Just like so many people, I’ve been overwhelmed as of late. You’d think I’d be really happy that all the churches are going online. I am. It’s just that I’ve found that it now means a lot more voices in this conversation that I, as an introvert, find hard to manage.
That being said, I’ve been listening to an older episode of The Church Digital Podcast (Episode 69), and Matt Welty and Jason Morris drop a proverbial bomb in the first 10 minutes
Matt Welty, “…it’s up to you pastors then go for it, you take the responsibility of the health of your county, of your neighborhood, and of your state. It’s on you now. Because the sports guys, they’re not doing anything. I mean, every other large gathering has been clamped down except for the church. And this is one of those weird legal things about separation of church and state kind of stuff where it plays out in wacky ways. For pastors right now. And now we’ve got pressure from both sides. We’ve got pressure from the culture to not open and then you’ve got pressure from people in our churches to open…We want it because it will give us a sense of normalcy. As a churchgoer, as someone who’s been in bad habit, this will give me an anchor that feels great and it will be amazing and I’ll get to see my people and that’ll be awesome. But we’re going to reopen and risk are witness to unbelieving people who we hope to reach and welcome into the family of God. So that the church people who are already engaged in our church currently can come back into a building and then…”

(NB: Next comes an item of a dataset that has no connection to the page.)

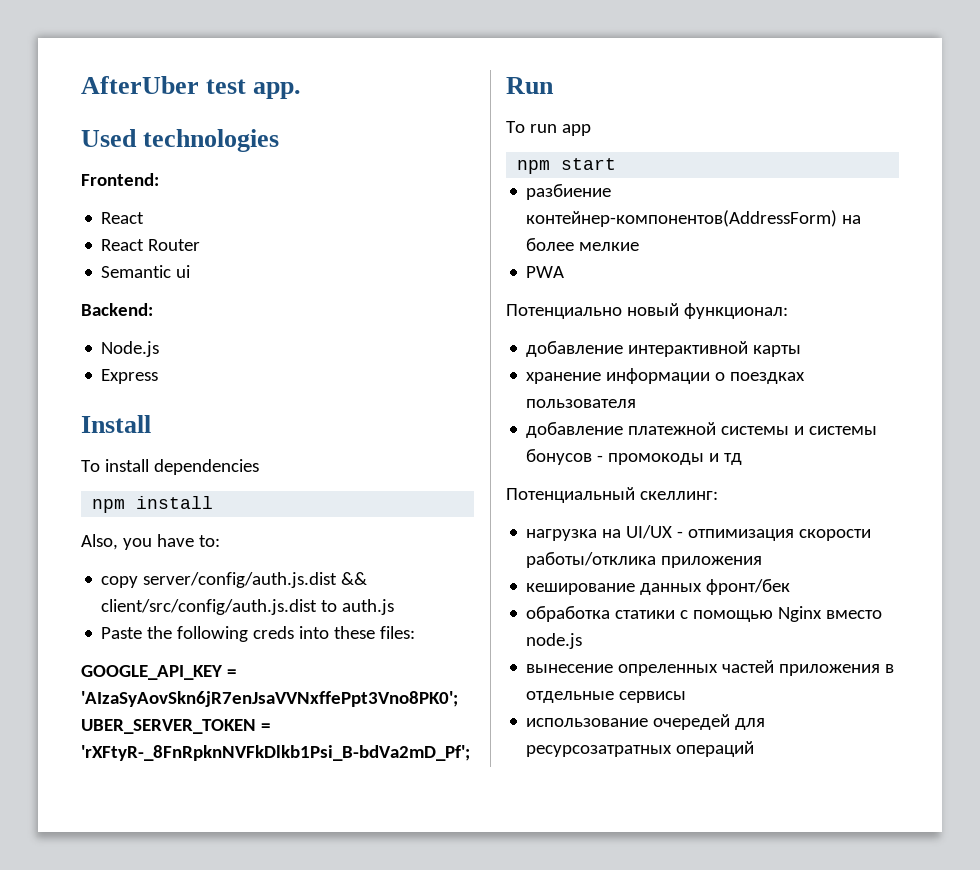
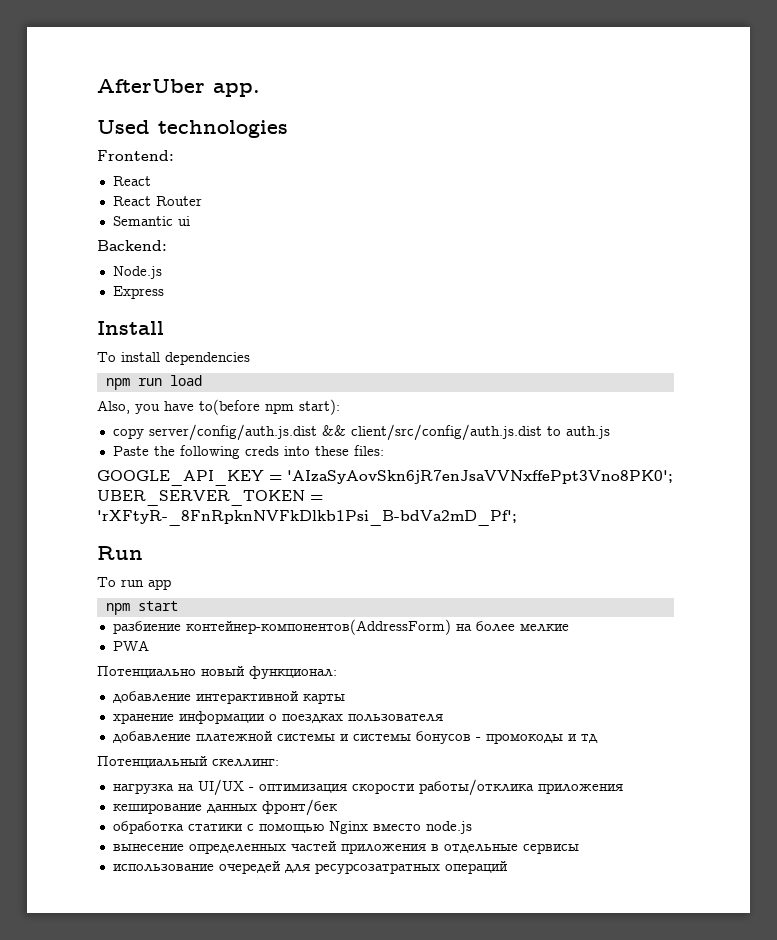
[206,79,247,94] test -> (205, 86) none
[136,496,214,509] install -> [137,375,202,386] run load
[198,535,220,547] to: -> [199,399,340,415] to(before npm start):
[688,529,795,541] отпимизация -> [258,784,347,793] оптимизация
[618,664,719,676] опреленных -> [188,843,286,854] определенных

Jason Morris, “…Because you would think that we would have learned from the example of Jesus, that it’s not about us [it’s] about that last person who doesn’t know Jesus yet. And if we do something stupid culturally, that puts yet another mark against the name of Jesus. I think we’re kind of gonna be held accountable for that, too”
Perhaps this is telling of my perspective as it currently stands. I agree with them. The people of the church are so eager to get back to normal, that it could be that we are blind to the people around us who are not church people, or even not believers in Jesus Christ.
The whole staged return concept is attractive, yet it is fraught with dangers. The steps forward and likely steps back will probably create more hard feelings or bad habits. It has struck me that the staggered return might actually accelerate the big fear of the “the church” as an organization…they aren’t coming back.
This dovetails into concerns that are more of a personal and pastoral point-of-view, rather than the Digital Expression of the Great Commission (what this site wants to be about).
I’m glad that people want to get back together. Even I, as the introvert, am struggling with this separation. However, we really need to think about why people want to get back together. Is this really just proof that “the church” is a country club?
How many people are pursuing some sort of discipling while not attending church? Even when options are provided (and within the confines of requests), many people are not part of some sort of discipleship.
Of course, there is the reality is that some people are participating in discipleship (especially right now) to “medicate” their separation from others. There are also probably far too many that are participating more to check the box than to grow in Christ.
All this to say, that “the church” should probably reconsider when and how the return to the building is done.
Now for the ouch part, for me at least. When the church was kicked out of Jerusalem (tied to the fall of Jerusalem in CE 66–73), the church really began to spread. Perhaps instead of viewing not being able to be in the building as a problem to solve, it ought to be seen as a mission to be embraced.